Talend (NASDAQ:TLND) delivered first-quarter results last week that showed accelerating revenue growth. Even though operating results looked good, the stock has steadily declined since the release.

The digital world we live in produces a ton of data, which is doubling in quantity every two years. Experts estimate that nearly 80% of data scientists' time is spent preparing data to be analyzed, which is extremely time consuming and inefficient.

Talend minimizes the time required for data preparation, offering a Data Fabric platform that pulls real-time information from disparate programs -- such as those for analytics, payments, and cybersecurity. The company estimates that $374 billion is spent each year on the integration of system services and that $17 billion of that is spent directly on software to assist with the integration. With 2017 revenue of only $150 million, there is plenty of opportunity for Talend to grow and help companies derive insights more accurately and efficiently. 

The company continues to invest heavily in itself to address this large market opportunity. We again saw the top line expand, but significant operating expenses pushed earnings further into the red. Let's take a closer look at what happened during their first quarter.

A collection of digital objects like a smartphone, camera, and laptop connected together in a blue/gray honeycomb pattern.

Image source: Getty Images.

Talend results: The raw numbers

Metric Q1 2018 Q1 2017 Year-Over-Year Change
Revenue $46.8 million $32.9 million 42%
Operating income ($10.2 million) ($7.1 million) N/A
Adjusted earnings per share ($0.18) ($0.19) N/A

Adjusted earnings have removed the effects of stock-based compensation and the amortization of acquired intangibles. Data source: Talend. Table by author.

What happened with Talend this quarter?

Talend continues to strengthen its partnerships with cloud providers and is expanding the value of the applications on its platform.

  • Subscription revenue increased by 44% to $40 million, making up 85% of the company's total top line.
  • Subscription revenue within Talend's Cloud and Big Data segments was especially strong, growing more than 100% year over year. Revenue in the Asia-Pacific region also grew by more than 100% for the fourth straight quarter.
  • Talend outlined plans for several new self-service applications it plans to launch in 2018. These will make its platform more useful for customers, which could improve customer retention.
  • The number of enterprise customers -- those who contribute subscription revenue of greater than $100,000 per year -- increased by 46% to 380. Talend's "land-and-expand" strategy appears to be working, announcing new large-scale customer wins at Yahoo Japan, Western Union, a "Top 10 U.S. bank", and a leading U.S. healthcare company.
  • Talend Data Streams was released as a complement to Amazon.com marketplace.

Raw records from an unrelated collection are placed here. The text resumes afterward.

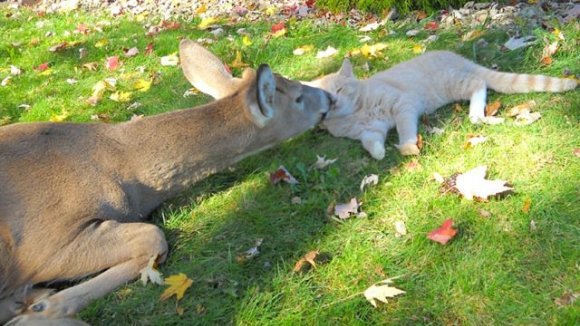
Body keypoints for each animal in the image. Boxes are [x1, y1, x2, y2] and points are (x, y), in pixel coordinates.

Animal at [0, 38, 338, 324]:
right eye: (298, 97)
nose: (330, 96)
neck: (124, 173)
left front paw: (37, 304)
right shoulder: (44, 245)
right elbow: (153, 237)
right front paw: (43, 307)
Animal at [306, 51, 576, 160]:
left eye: (339, 89)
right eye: (326, 96)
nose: (334, 101)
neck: (357, 112)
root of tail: (456, 56)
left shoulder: (402, 105)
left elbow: (405, 128)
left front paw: (407, 146)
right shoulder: (371, 131)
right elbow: (370, 142)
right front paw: (379, 153)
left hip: (452, 82)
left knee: (479, 83)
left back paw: (476, 114)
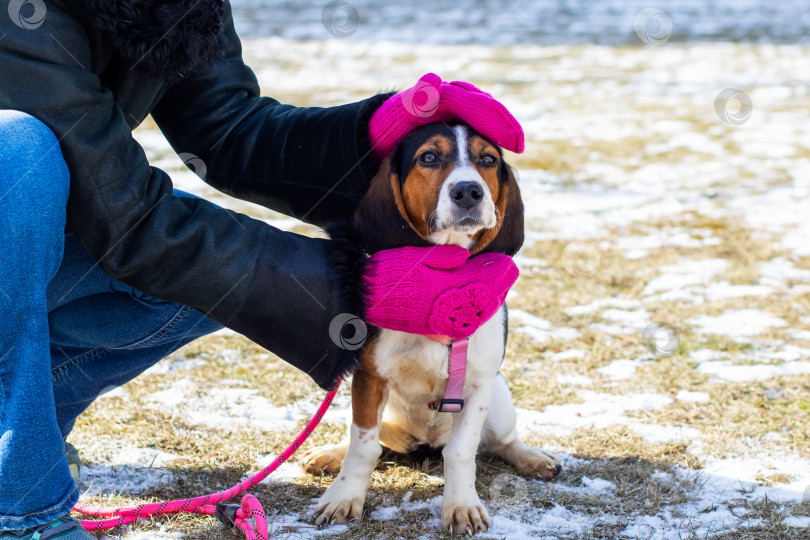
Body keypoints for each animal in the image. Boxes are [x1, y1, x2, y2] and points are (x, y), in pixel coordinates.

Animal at [300, 123, 560, 536]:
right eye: (429, 157)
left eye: (488, 159)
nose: (469, 191)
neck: (444, 276)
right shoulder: (369, 376)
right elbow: (363, 447)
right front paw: (343, 498)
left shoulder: (479, 385)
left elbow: (462, 451)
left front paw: (461, 506)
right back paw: (330, 453)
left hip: (501, 399)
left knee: (503, 442)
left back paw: (531, 457)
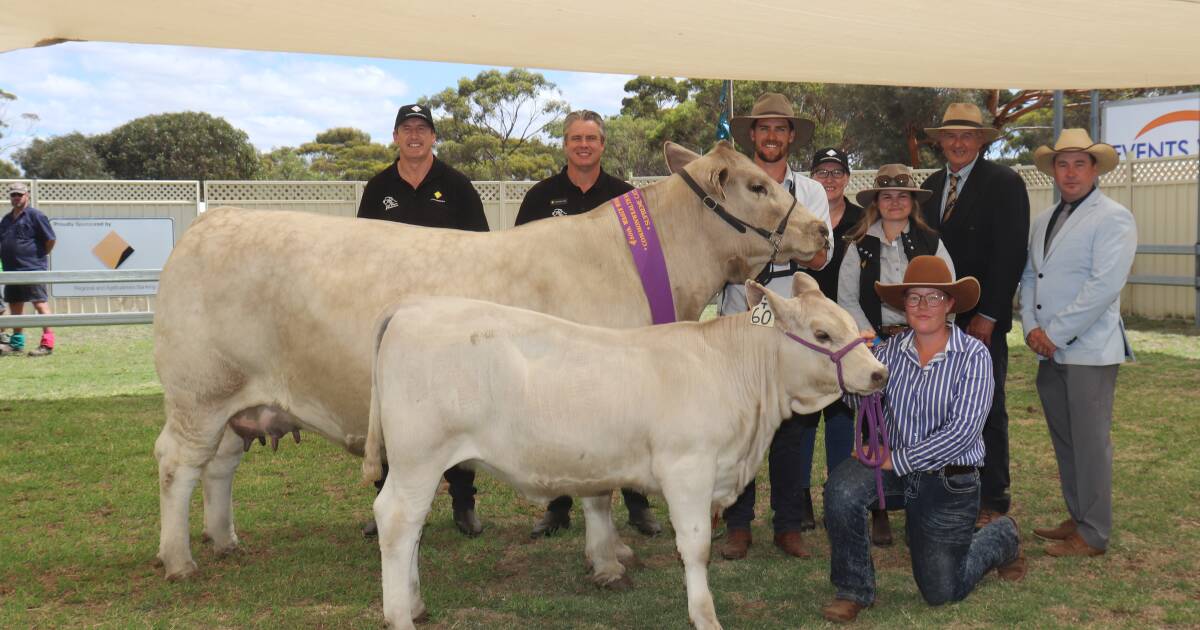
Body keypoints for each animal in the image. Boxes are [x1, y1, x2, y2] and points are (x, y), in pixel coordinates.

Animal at [152, 141, 835, 580]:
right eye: (757, 185)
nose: (824, 231)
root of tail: (210, 224)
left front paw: (615, 554)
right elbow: (597, 493)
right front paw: (607, 562)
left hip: (238, 400)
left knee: (219, 467)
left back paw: (224, 541)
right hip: (200, 392)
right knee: (177, 465)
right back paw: (180, 560)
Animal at [362, 273, 883, 628]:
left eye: (849, 323)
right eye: (822, 334)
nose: (878, 373)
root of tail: (412, 307)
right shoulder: (687, 468)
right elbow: (695, 547)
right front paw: (704, 615)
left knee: (411, 528)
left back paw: (415, 603)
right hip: (418, 457)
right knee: (397, 520)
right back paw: (400, 615)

What management had to say

CEO Mike Tuchen elaborated on his company's plans to offer both public and private cloud-based products, as well as what to expect in the coming year. In a company press release he said:

We had a strong start to the year with record first quarter revenue of $46.8 million, up 42% year-over-year. Our solid financial results were driven by strong subscription revenue growth of 44% and continued success with large enterprise customers. Business adoption of the cloud is accelerating and driving more customers to deploy Talend in the cloud. We anticipate our cloud momentum will continue as we roll out our new cloud product roadmap in 2018 and collaborate more closely with leading cloud partners.

Looking forward

Talend raised its full-year 2018 revenue forecast to $203.6 million, which is a notch higher than the $200 million it guided for last quarter and would represent 33% full-year growth over 2017. The company also expects a 2018 operating loss of $31.4 million, which would be a wider loss than last year's.

After the progress made last quarter with revenue and enterprise customer growth, it seems likely that Talend is being conservative with its forward-looking guidance. Regardless of managing Wall Street's expectations, long-term investors should continue to evaluate the company's partnerships with the cloud titans and watch for an expanding average order size -- which would indicate scalability of their platform and improving margins. 

John Mackey, CEO of Whole Foods Market, an Amazon subsidiary, is a member of The Motley Fool’s board of directors. Simon Erickson owns shares of Amazon and Talend. The Motley Fool owns shares of and recommends Amazon and Talend. The Motley Fool has a disclosure policy.